Convertis par les verges



I l a fallu des siècles pour qu’en Europe une tolérance, due à l’indifférence générale en matière de religion plutôt qu’à la mansuétude, se fît sentir dans les diverses sectes. C’est à cette indifférence également qu’il faut attribuer l’abandon par le pouvoir civil de tout procédé vexatoire ou cruel pour contraindre les citoyens à suivre telle ou telle forme de culte. Mais en Russie, où la double autorité de Pontife et d’Empereur est exercée par un seul homme, des serviteurs zélés n’ont pu manquer et ne manquent pas sans doute encore de faire appel à la violence et, dans certains cas, à la cruauté, pour convertir les hérétiques à la religion orthodoxe.

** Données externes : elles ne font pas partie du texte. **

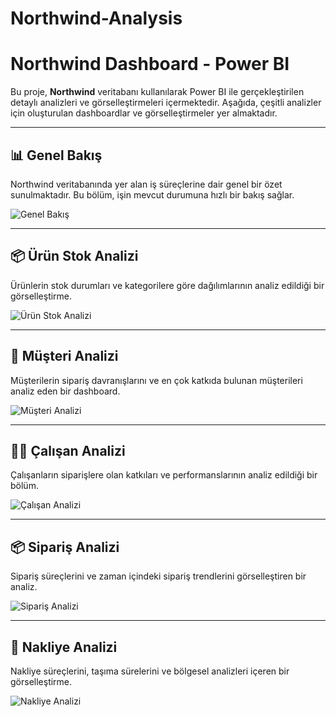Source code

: # Northwind-Analysis

# Northwind Dashboard - Power BI

Bu proje, **Northwind** veritabanı kullanılarak Power BI ile gerçekleştirilen detaylı analizleri ve görselleştirmeleri içermektedir. Aşağıda, çeşitli analizler için oluşturulan dashboardlar ve görselleştirmeler yer almaktadır.

---

## 📊 Genel Bakış
Northwind veritabanında yer alan iş süreçlerine dair genel bir özet sunulmaktadır. Bu bölüm, işin mevcut durumuna hızlı bir bakış sağlar.

![Genel Bakış](https://github.com/user-attachments/assets/8ddc60d3-5be2-48dd-91be-eaa62e3c149c)

---

## 📦 Ürün Stok Analizi
Ürünlerin stok durumları ve kategorilere göre dağılımlarının analiz edildiği bir görselleştirme.

![Ürün Stok Analizi](https://github.com/user-attachments/assets/3aa57f9e-f17d-4675-8e13-b25176f6d111)

---

## 👥 Müşteri Analizi
Müşterilerin sipariş davranışlarını ve en çok katkıda bulunan müşterileri analiz eden bir dashboard.

![Müşteri Analizi](https://github.com/user-attachments/assets/72919f64-0e79-49b2-ae03-1beb781ea1aa)

---

## 🧑‍💼 Çalışan Analizi
Çalışanların siparişlere olan katkıları ve performanslarının analiz edildiği bir bölüm.

![Çalışan Analizi](https://github.com/user-attachments/assets/df12946c-5bc0-4365-a489-bddba112bbbe)

---

## 📦 Sipariş Analizi
Sipariş süreçlerini ve zaman içindeki sipariş trendlerini görselleştiren bir analiz.

![Sipariş Analizi](https://github.com/user-attachments/assets/c1b0868a-b2a6-4ceb-9634-d5d18352bf71)

---

## 🚚 Nakliye Analizi
Nakliye süreçlerini, taşıma sürelerini ve bölgesel analizleri içeren bir görselleştirme.

![Nakliye Analizi](https://github.com/user-attachments/assets/8b151093-64bf-4d4c-8d58-b360263941fb)

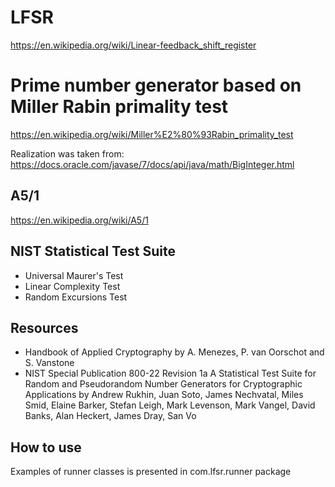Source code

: # LFSR

https://en.wikipedia.org/wiki/Linear-feedback_shift_register

# Prime number generator based on Miller Rabin primality test

https://en.wikipedia.org/wiki/Miller%E2%80%93Rabin_primality_test

Realization was taken from: https://docs.oracle.com/javase/7/docs/api/java/math/BigInteger.html

## A5/1

https://en.wikipedia.org/wiki/A5/1

## NIST Statistical Test Suite

  - Universal Maurer's Test
  - Linear Complexity Test
  - Random Excursions Test
  
## Resources

  - Handbook of Applied Cryptography by A. Menezes, P. van Oorschot and S. Vanstone
  - NIST Special Publication 800-22 Revision 1a
    A Statistical Test Suite for Random and
    Pseudorandom Number Generators for
    Cryptographic Applications by
    Andrew Rukhin, Juan Soto, James Nechvatal, Miles Smid, Elaine Barker, Stefan Leigh, Mark Levenson, Mark Vangel, David Banks, Alan Heckert, James Dray, San Vo


## How to use

Examples of runner classes is presented in com.lfsr.runner package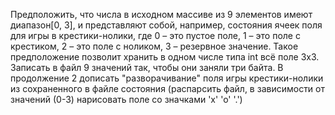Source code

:Предположить, что числа в исходном массиве из 9 элементов имеют диапазон[0, 3], 
и представляют собой, например, состояния ячеек поля для игры в крестики-нолики, 
где 0 – это пустое поле, 1 – это поле с крестиком, 2 – это поле с ноликом, 
3 – резервное значение. Такое предположение позволит хранить в одном числе типа int 
всё поле 3х3. Записать в файл 9 значений так, чтобы они заняли три байта. В продолжение 2 
дописать "разворачивание" поля игры крестики-нолики из сохраненного в файле состояния 
(распарсить файл, в зависимости от значений (0-3) нарисовать поле со значками 'х' 'о' '.')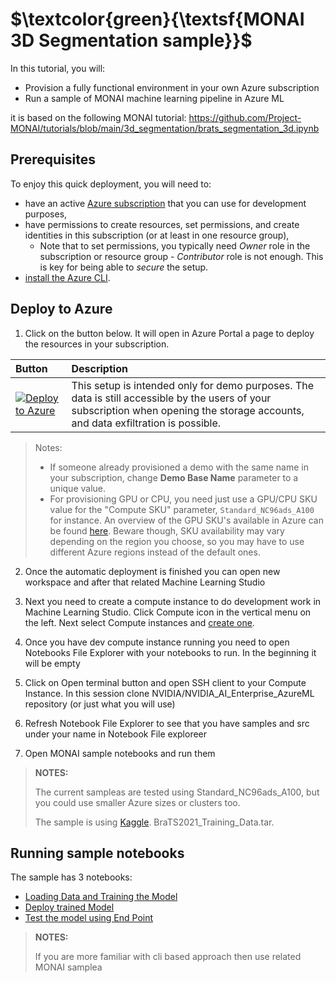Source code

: # $\textcolor{green}{\textsf{MONAI 3D Segmentation sample}}$

In this tutorial, you will:

* Provision a fully functional environment in your own Azure subscription
* Run a sample of MONAI machine learning pipeline in Azure ML

it is based on the following MONAI tutorial: https://github.com/Project-MONAI/tutorials/blob/main/3d_segmentation/brats_segmentation_3d.ipynb

## Prerequisites

To enjoy this quick deployment, you will need to:

* have an active [Azure subscription](https://azure.microsoft.com) that you can use for development purposes,
* have permissions to create resources, set permissions, and create identities in this subscription (or at least in one resource group),
  * Note that to set permissions, you typically need _Owner_ role in the subscription or resource group - _Contributor_ role is not enough. This is key for being able to _secure_ the setup.
* [install the Azure CLI](https://learn.microsoft.com/en-us/cli/azure/install-azure-cli).

## Deploy to Azure

1. Click on the button below. It will open in Azure Portal a page to deploy the resources in your subscription.

| Button | Description |
| :-- | :-- |
| [![Deploy to Azure](https://aka.ms/deploytoazurebutton)](https://portal.azure.com/#create/Microsoft.Template/uri/https%3A%2F%2Fraw.githubusercontent.com%2FNVIDIA%2NVIDIA_AI_Enterprise_AzureML%2Fmain%2samples%2Fpython%2F3D-image-segmentation%2monai%2Fdeployment%2Farm%2Fmonai-setup.json) | This setup is intended only for demo purposes. The data is still accessible by the users of your subscription when opening the storage accounts, and data exfiltration is possible. |

> Notes:
>
> * If someone already provisioned a demo with the same name in your subscription, change **Demo Base Name** parameter to a unique value.
> * For provisioning GPU or CPU, you need just use a GPU/CPU SKU value for the "Compute SKU" parameter, `Standard_NC96ads_A100` for instance. An overview of the GPU SKU's available in Azure can be found [here](https://learn.microsoft.com/en-us/azure/virtual-machines/sizes-gpu). Beware though, SKU availability may vary depending on the region you choose, so you may have to use different Azure regions instead of the default ones.

2.  Once the automatic deployment is finished you can open new workspace
    and after that related Machine Learning Studio

3.  Next you need to create a compute instance to do development work in  Machine Learning Studio. Click Compute icon in the vertical menu on the left. Next
    select Compute instances and [create
    one](https://learn.microsoft.com/en-us/azure/machine-learning/how-to-create-manage-compute-instance?view=azureml-api-2&tabs=azure-studio).    
    
4.  Once you have dev compute instance running you need to open Notebooks File Explorer with your notebooks to run. In the beginning it will be empty

5.  Click on Open terminal button and open SSH client to your Compute Instance. In this session clone NVIDIA/NVIDIA_AI_Enterprise_AzureML repository (or just what you will use)

6. Refresh Notebook File Explorer to see that you have samples and src under your name in Notebook File exploreer

7. Open MONAI sample notebooks and run them

> **NOTES:**
>
> The current sampleas are tested using
> Standard_NC96ads_A100, but you could use smaller Azure sizes or clusters too.
>
> The sample is using [Kaggle](https://www.kaggle.com/datasets/dschettler8845/brats-2021-task1).
> BraTS2021_Training_Data.tar.

## Running sample notebooks 

The sample has 3 notebooks:

 - [Loading Data and Training the Model](./notebooks/load_and_train.ipynb)
 - [Deploy trained Model](./notebooks/deploy_model.ipynb)
 - [Test the model using End Point](./notebooks/test_model.ipynb)

> **NOTES:**
>
> If you are more familiar with cli based approach then use related MONAI samplea
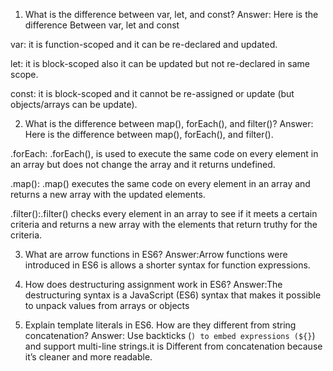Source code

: 1) What is the difference between var, let, and const?
Answer: Here is the difference Between var, let and const

var: it is function-scoped and it can be re-declared and updated.

let: it is block-scoped also it can be updated but not re-declared in same scope.

const: it is block-scoped and it cannot be re-assigned or update (but objects/arrays can be update).


2) What is the difference between map(), forEach(), and filter()?
Answer: Here is the difference between map(), forEach(), and filter().

.forEach: .forEach(), is used to execute the same code on every element in an array but does not change the array and it returns undefined.

.map(): .map() executes the same code on every element in an array and returns a new array with the updated elements.

.filter():.filter() checks every element in an array to see if it meets a certain criteria and returns a new array with the elements that return truthy for the criteria.

3) What are arrow functions in ES6?
Answer:Arrow functions were introduced in ES6 is allows a shorter syntax for function expressions.

4) How does destructuring assignment work in ES6?
Answer:The destructuring syntax is a JavaScript (ES6) syntax that makes it possible to unpack values from arrays or objects

5) Explain template literals in ES6. How are they different from string concatenation?
Answer: Use backticks (`) to embed expressions (${}`) and support multi-line strings.it is Different from concatenation because it’s cleaner and more readable.
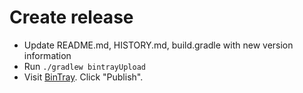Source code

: # Create release

* Update README.md, HISTORY.md, build.gradle with new version information
* Run `./gradlew bintrayUpload`
* Visit [BinTray](https://bintray.com/gladed/watchable/watchable). Click "Publish".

L’histoire suivante, extraite de l’ouvrage de Léouzon-le-Duc : La Russie contemporaine, montre la mise en pratique d’un singulier moyen de persuasion :

Dans un des gouvernements septentrionaux de la Russie, où les raskolniks sont très nombreux, un jeune pope nouvellement installé reçut un jour une lettre de son évêque, par laquelle il lui était enjoint de convertir immédiatement tous les dissidents de sa juridiction, sous peine d’être jeté en prison.

Le jeune prêtre se mit aussitôt à l’œuvre ; il réunit tout ce qu’il put rencontrer de raskolniks, et les évangélisa de son mieux.

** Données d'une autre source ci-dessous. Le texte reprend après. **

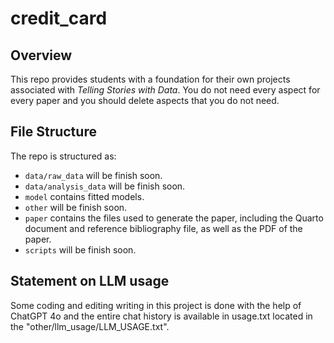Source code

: # credit_card

## Overview

This repo provides students with a foundation for their own projects associated with *Telling Stories with Data*. You do not need every aspect for every paper and you should delete aspects that you do not need.


## File Structure

The repo is structured as:

-   `data/raw_data` will be finish soon.
-   `data/analysis_data` will be finish soon.
-   `model` contains fitted models. 
-   `other` will be finish soon.
-   `paper` contains the files used to generate the paper, including the Quarto document and reference bibliography file, as well as the PDF of the paper. 
-   `scripts` will be finish soon.

## Statement on LLM usage

Some coding and editing writing in this project is done with the help of ChatGPT 4o and the entire chat history is available in usage.txt located in the "other/llm_usage/LLM_USAGE.txt".
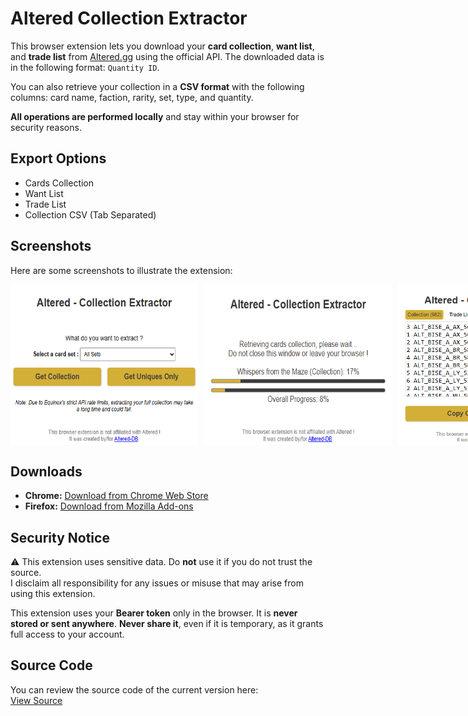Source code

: # Altered Collection Extractor

This browser extension lets you download your **card collection**, **want list**, and **trade list** from [Altered.gg](https://altered.gg) using the official API. The downloaded data is in the following format: `Quantity ID`.

You can also retrieve your collection in a **CSV format** with the following columns: card name, faction, rarity, set, type, and quantity.

**All operations are performed locally** and stay within your browser for security reasons.

## Export Options

- Cards Collection  
- Want List  
- Trade List  
- Collection CSV (Tab Separated)

## Screenshots

Here are some screenshots to illustrate the extension:

<div style="display: flex; gap: 10px;">
  <img src="image1.png" width="300" alt="Screenshot 1">
  <img src="image2.png" width="300" alt="Screenshot 2">
  <img src="image3.png" width="300" alt="Screenshot 3">
</div>

## Downloads

- **Chrome:** [Download from Chrome Web Store](https://chromewebstore.google.com/detail/altered-collection-extrac/oilacpbjlailfffkpmpklcgipomnfpom)  
- **Firefox:** [Download from Mozilla Add-ons](http://addons.mozilla.org/en-US/firefox/addon/altered-collection-extractor/)

## Security Notice

⚠️ This extension uses sensitive data. Do **not** use it if you do not trust the source.  
I disclaim all responsibility for any issues or misuse that may arise from using this extension.

This extension uses your **Bearer token** only in the browser. It is **never stored or sent anywhere**. **Never share it**, even if it is temporary, as it grants full access to your account.

## Source Code

You can review the source code of the current version here:  
[View Source](https://robwu.nl/crxviewer/?crx=https%3A%2F%2Fchromewebstore.google.com%2Fdetail%2Faltered-collection-extrac%2Foilacpbjlailfffkpmpklcgipomnfpom)
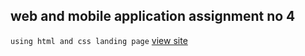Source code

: ## web and mobile application assignment no 4
`using html and css landing page`
[view site](dibrahim-217-WMA-A-NO-7)

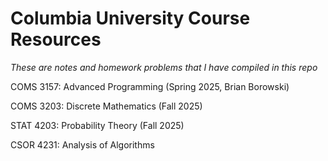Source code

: # Columbia University Course Resources
_These are notes and homework problems that I have compiled in this repo_

COMS 3157: Advanced Programming (Spring 2025, Brian Borowski) 

COMS 3203: Discrete Mathematics (Fall 2025)

STAT 4203: Probability Theory (Fall 2025) 

CSOR 4231: Analysis of Algorithms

Mais ceux-ci se bouchaient les oreilles.

Désespéré de son insuccès et se regardant déjà comme prisonnier de l’évêque, le pauvre apôtre était assis un jour, triste et rêveur, dans une chambre de son presbytère.

L’isprawnik entra.

« Eh bien ! Votre Révérence, comment va la conversion de vos hérétiques ?

— Mal, très mal ; j’y perds mon temps et ma peine.

— Eh bien ! ne vous tourmentez pas davantage, c’est moi qui les convertirai.

Le lendemain, l’isprawnik arriva au milieu de la réunion suivi de cinq ou six moujiks armés de fouets.

— Comment ! misérables, s’écrie-t-il d’une voix tonnante, en s’adressant aux sectaires, vous ne voulez pas vous convertir à notre religion ?

— Non.

— Eh ! pourquoi, s’il vous plaît ?

— Parce que ni nos pères ni les pères de nos pères ne nous l’ont enseignée.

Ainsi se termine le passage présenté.